- The data
_____

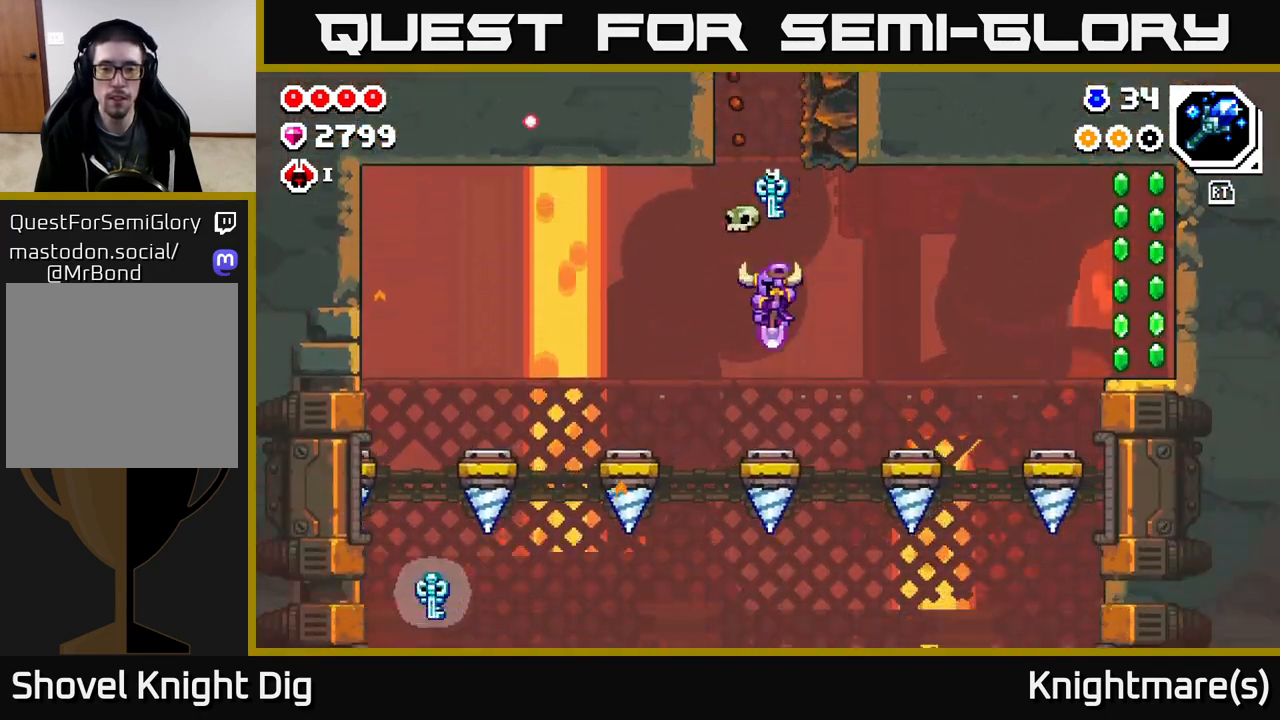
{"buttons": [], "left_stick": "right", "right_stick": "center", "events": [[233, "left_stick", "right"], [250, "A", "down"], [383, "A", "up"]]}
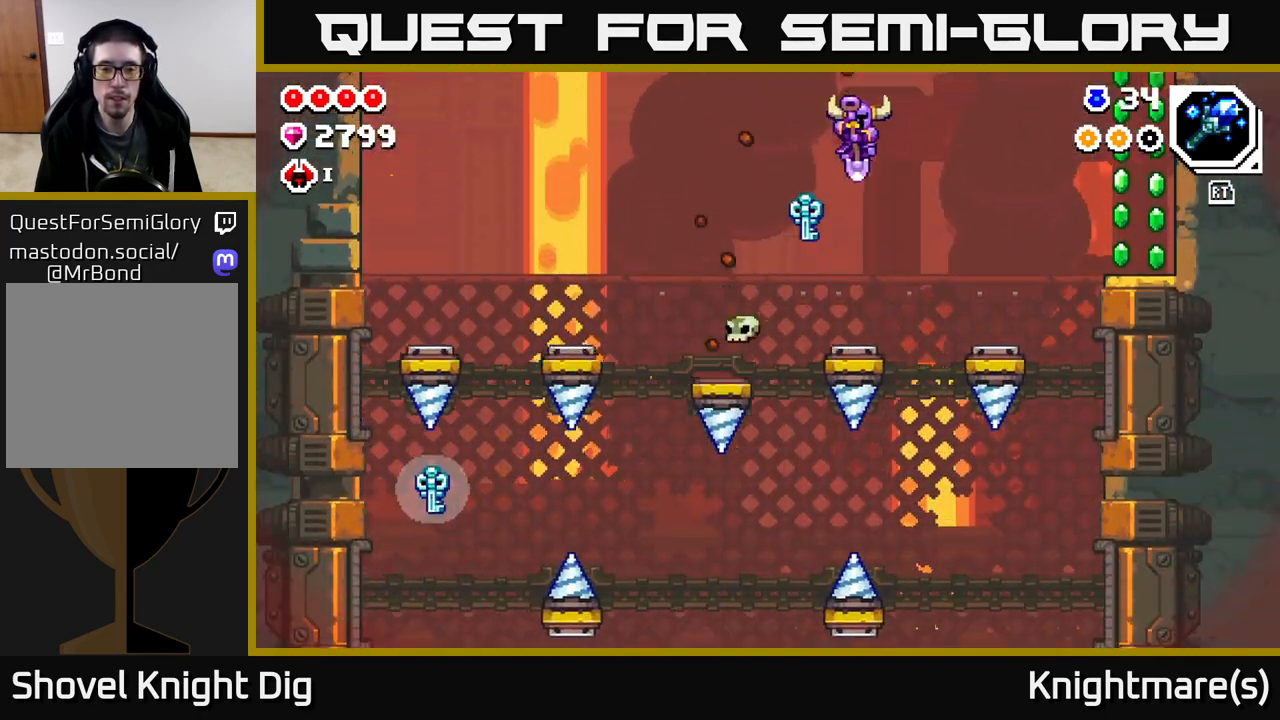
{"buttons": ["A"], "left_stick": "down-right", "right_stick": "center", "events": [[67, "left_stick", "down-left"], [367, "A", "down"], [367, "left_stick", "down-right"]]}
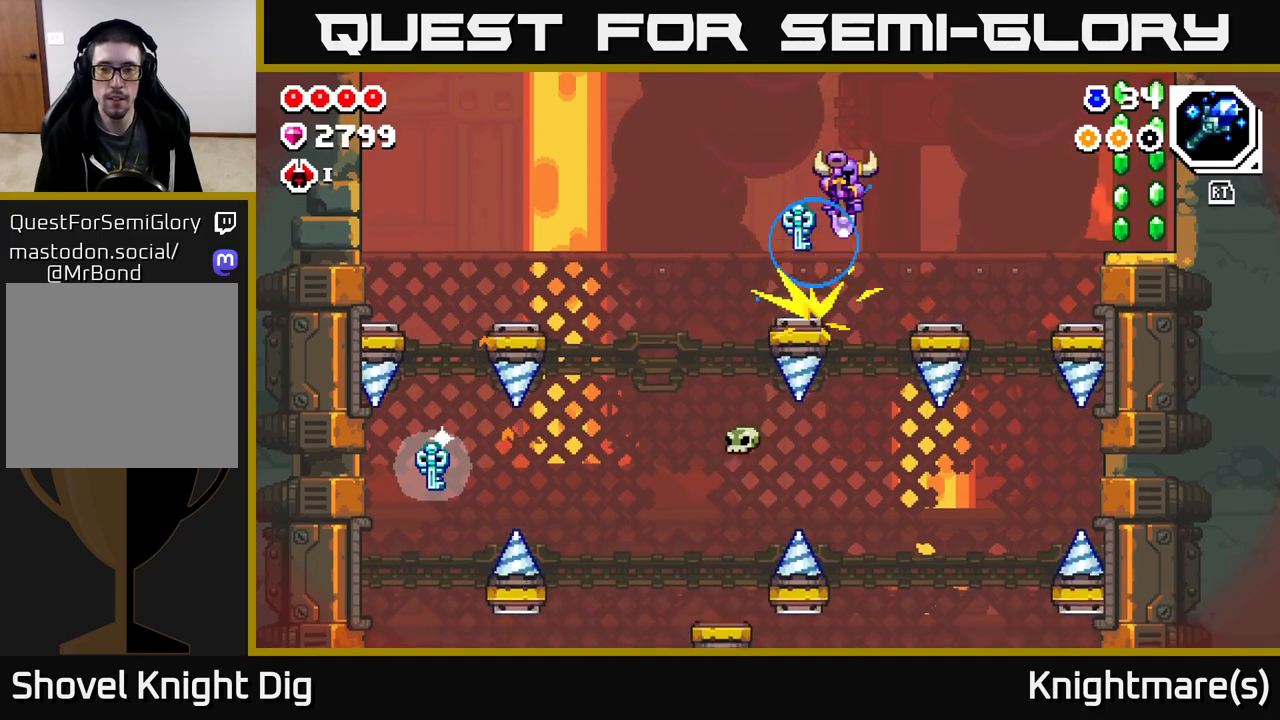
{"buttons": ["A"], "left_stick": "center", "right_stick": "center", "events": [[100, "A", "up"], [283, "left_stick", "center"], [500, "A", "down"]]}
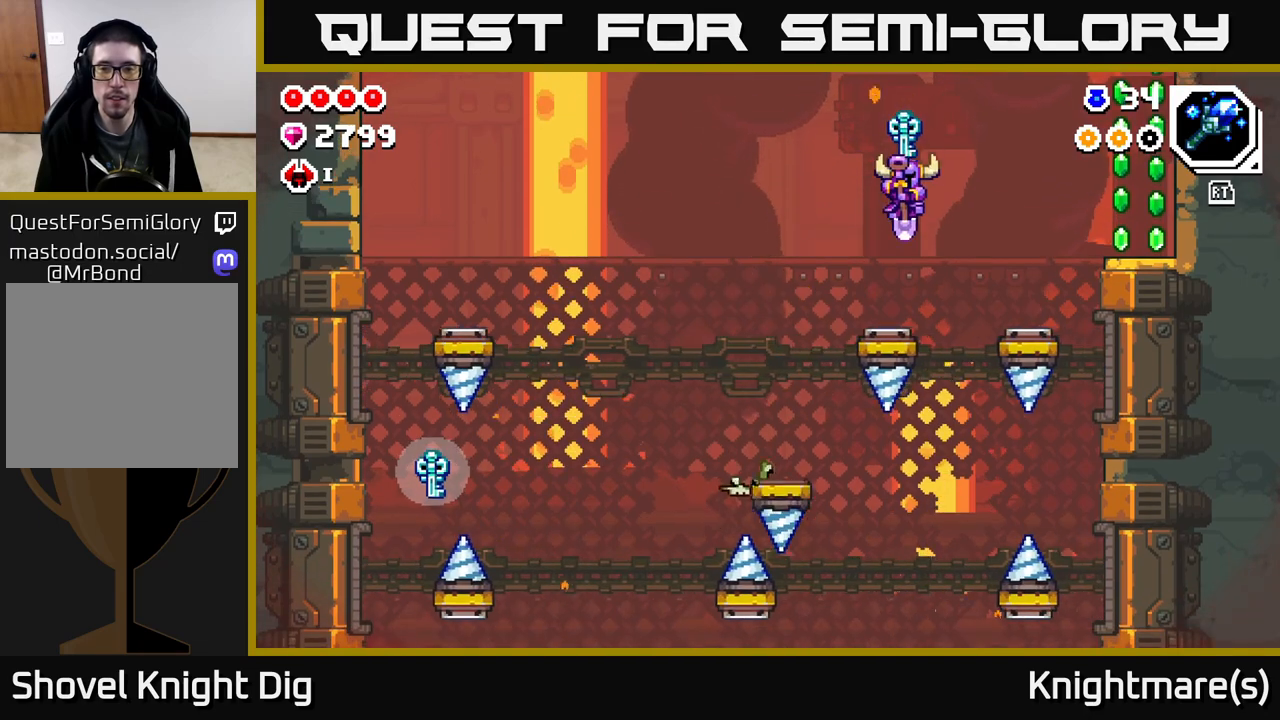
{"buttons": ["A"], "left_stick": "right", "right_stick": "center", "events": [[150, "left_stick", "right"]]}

_____

Copy each line above exactly, with no images.

- Response area
{"buttons": [], "left_stick": "right", "right_stick": "center", "events": [[233, "left_stick", "right"], [250, "A", "down"], [383, "A", "up"]]}
{"buttons": ["A"], "left_stick": "down-right", "right_stick": "center", "events": [[67, "left_stick", "down-left"], [367, "A", "down"], [367, "left_stick", "down-right"]]}
{"buttons": ["A"], "left_stick": "center", "right_stick": "center", "events": [[100, "A", "up"], [283, "left_stick", "center"], [500, "A", "down"]]}
{"buttons": ["A"], "left_stick": "right", "right_stick": "center", "events": [[150, "left_stick", "right"]]}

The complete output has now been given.